● WHAT YOU HAVE TO DO
Lines holding the word "homeworks" are the ones to copy from the data below.

--- GIVEN RECORDS Enclosed Below ---

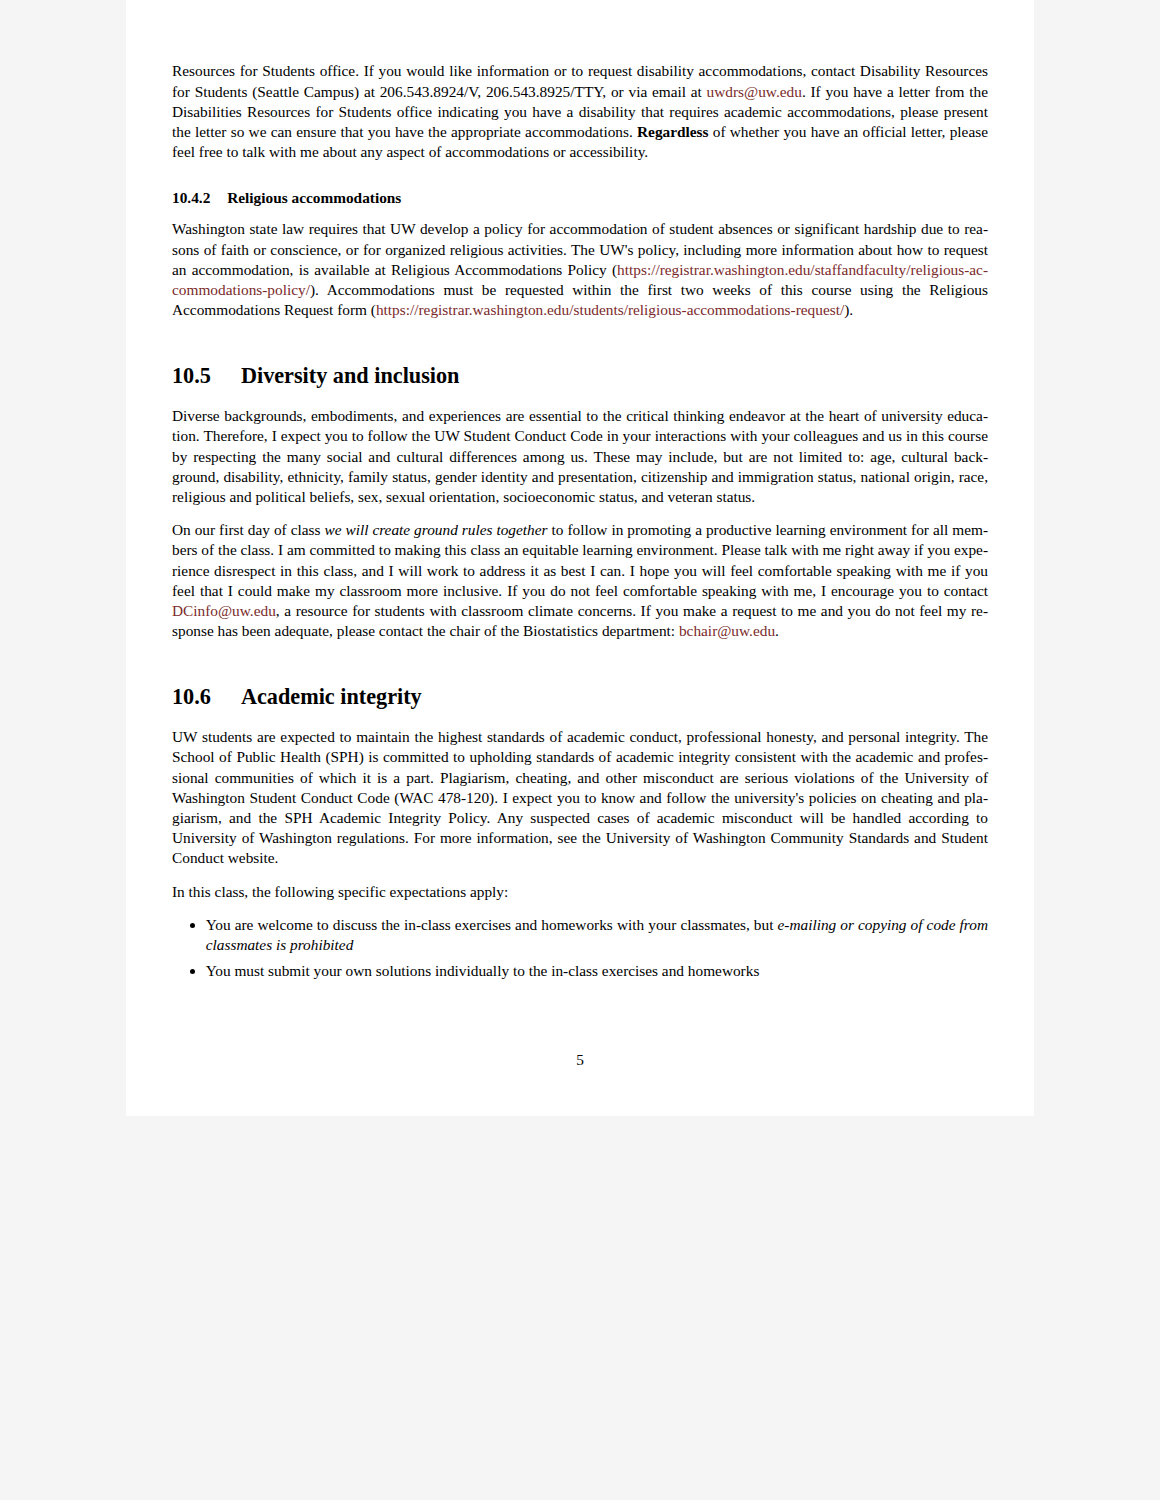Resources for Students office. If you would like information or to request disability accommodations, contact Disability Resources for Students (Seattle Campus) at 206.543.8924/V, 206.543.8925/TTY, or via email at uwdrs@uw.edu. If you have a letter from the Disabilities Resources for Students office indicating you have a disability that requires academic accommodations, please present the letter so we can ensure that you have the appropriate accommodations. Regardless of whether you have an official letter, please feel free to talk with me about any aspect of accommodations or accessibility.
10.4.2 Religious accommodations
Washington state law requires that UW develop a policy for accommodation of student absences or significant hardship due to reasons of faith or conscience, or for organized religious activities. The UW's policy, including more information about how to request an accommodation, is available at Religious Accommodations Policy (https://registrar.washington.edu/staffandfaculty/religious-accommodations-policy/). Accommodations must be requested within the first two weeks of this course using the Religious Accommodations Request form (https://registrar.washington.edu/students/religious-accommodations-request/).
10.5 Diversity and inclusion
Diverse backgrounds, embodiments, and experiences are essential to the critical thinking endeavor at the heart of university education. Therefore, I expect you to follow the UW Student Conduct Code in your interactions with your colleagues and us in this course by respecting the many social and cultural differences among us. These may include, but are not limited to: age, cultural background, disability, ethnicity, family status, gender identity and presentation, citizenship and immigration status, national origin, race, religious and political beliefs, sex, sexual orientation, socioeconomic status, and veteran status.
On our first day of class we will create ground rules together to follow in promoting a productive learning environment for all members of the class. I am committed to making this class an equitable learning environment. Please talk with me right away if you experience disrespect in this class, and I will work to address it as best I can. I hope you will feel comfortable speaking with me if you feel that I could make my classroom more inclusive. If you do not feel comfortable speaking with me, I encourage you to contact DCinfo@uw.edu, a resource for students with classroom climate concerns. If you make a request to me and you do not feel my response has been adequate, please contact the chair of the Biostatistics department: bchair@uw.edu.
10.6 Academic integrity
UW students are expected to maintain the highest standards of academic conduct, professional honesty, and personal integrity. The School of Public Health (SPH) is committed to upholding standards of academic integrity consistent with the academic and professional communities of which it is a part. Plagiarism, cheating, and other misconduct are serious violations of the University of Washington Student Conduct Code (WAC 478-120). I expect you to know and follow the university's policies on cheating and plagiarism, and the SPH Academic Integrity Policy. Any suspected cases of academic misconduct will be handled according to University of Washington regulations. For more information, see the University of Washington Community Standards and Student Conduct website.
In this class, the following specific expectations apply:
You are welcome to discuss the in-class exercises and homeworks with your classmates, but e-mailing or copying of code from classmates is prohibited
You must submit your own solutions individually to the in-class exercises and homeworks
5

--- End of Enclosed GIVEN RECORDS ---

● RESULT OF THIS EXERCISE
You are welcome to discuss the in-class exercises and homeworks with your classmates, but e-mailing or copying of code from classmates is prohibited
You must submit your own solutions individually to the in-class exercises and homeworks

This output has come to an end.